File Share Witness and Datacenter Failback
This afternoon we ran across an issue with a fairly new Exchange 2010 Database Availability Group comprised of 3 nodes all running SP1 with Update Rollup 3. The primary datacenter had 2 nodes with a local file share witness while the 3rd node and alternate file share witness were in a DR site. We also had recently performed a successfull datacenter failover and failback test that went swimmingly so everything was back up and running in the primary datacenter.
What we noticed today was that the cluster quorum and file share witness settings persisted as a node and file share majority after the failback instead of reverting to a node majority model like a 3-node DAG should be using. The only time Exchange should be using this model is when we have an even number of servers in the DAG. So without reproducing this again I can only see this as a timing issue – when one of the primary datacenter nodes gets added back to the DAG the quorum settings are flipped, but once the 3rd and final node joins again the quorum settings are not adjusted. This leaves us with a node and file share majority, and the FSW being our alternate FSW.
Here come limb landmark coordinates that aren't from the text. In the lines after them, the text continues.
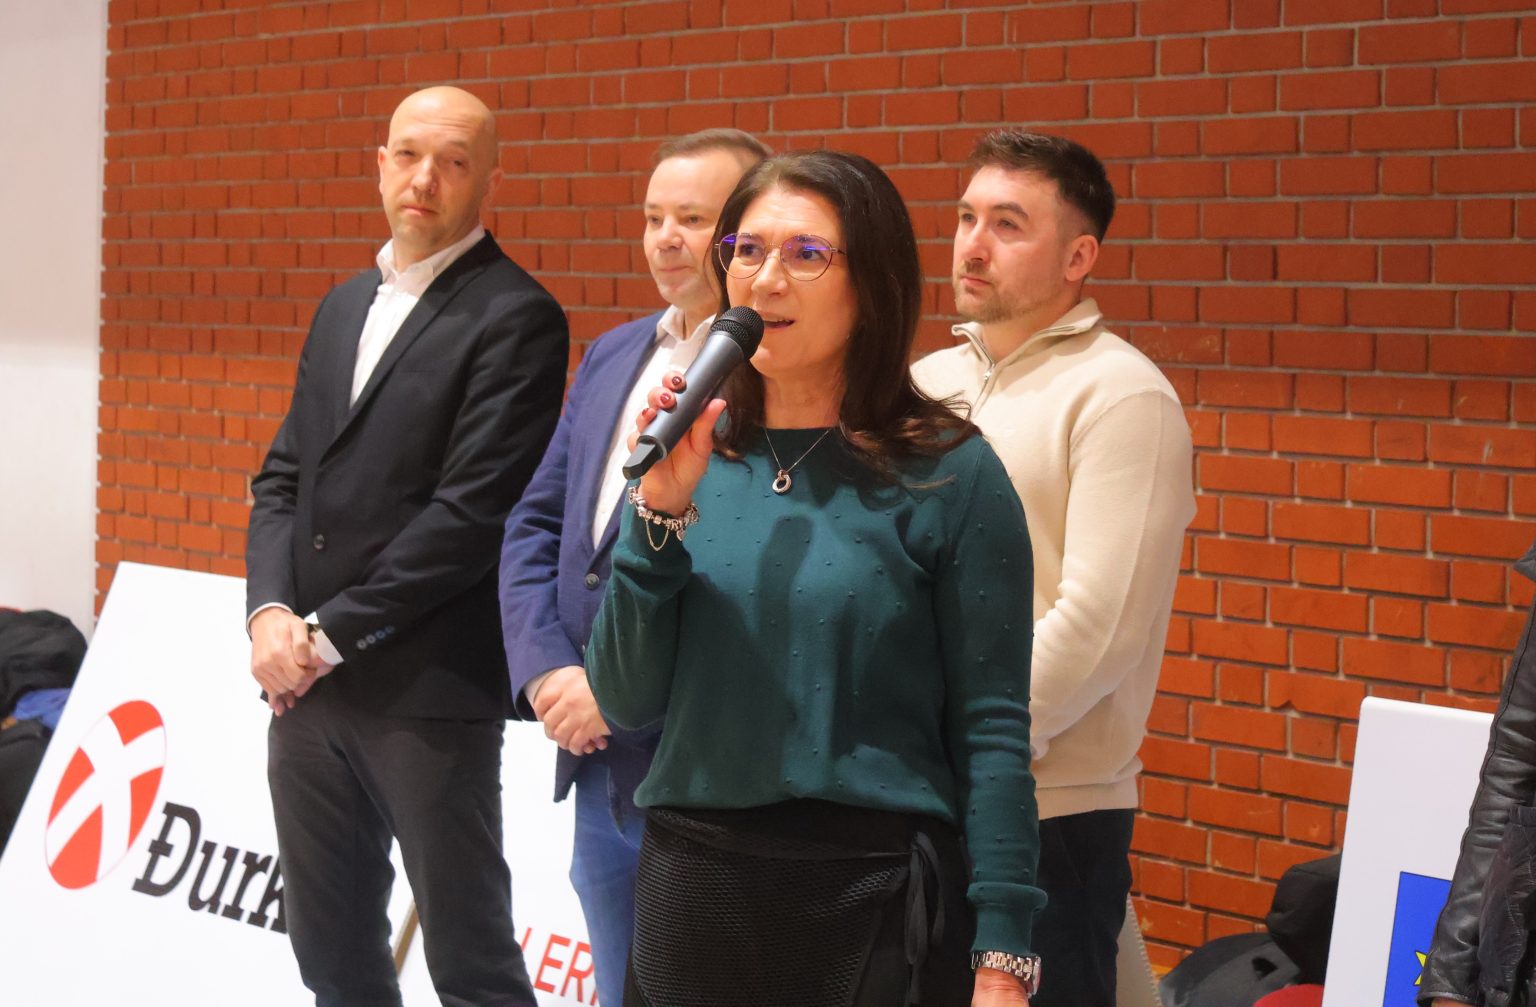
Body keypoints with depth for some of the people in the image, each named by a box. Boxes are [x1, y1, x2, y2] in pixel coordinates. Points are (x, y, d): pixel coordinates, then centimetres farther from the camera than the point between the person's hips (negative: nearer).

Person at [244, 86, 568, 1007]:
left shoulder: (515, 318, -9)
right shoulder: (344, 307, 17)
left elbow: (473, 510, -16)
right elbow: (285, 474, 15)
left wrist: (334, 635, -13)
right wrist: (272, 610, -3)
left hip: (430, 692, -7)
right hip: (309, 685, 8)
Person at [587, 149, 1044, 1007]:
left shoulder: (949, 476, -7)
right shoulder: (689, 457, 3)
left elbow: (992, 733, -8)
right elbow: (626, 704, 0)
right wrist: (661, 514, -12)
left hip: (875, 902, -3)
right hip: (691, 889, 4)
You can see here if you open the Cluster MMC our DAG is operating as a node and file share majority model even though all 3 nodes are online:
The fix for the issue is really easy – just run the Set-DatabaseAvailabilityGroup with no parameters. This process does not take the databases or cluster offline, but you’ll see the DAG detect it is using the wrong model for an odd number of nodes and adjust itself accordingly:
After the change you can verify in the cluster MMC that the quorum settings have been corrected to be a node majority:
I’m sure there’s a rational reason behind this behavior, but I haven’t quite nailed down why this happens quite yet. In the meantime it’s just one more step to add to your DR documentation!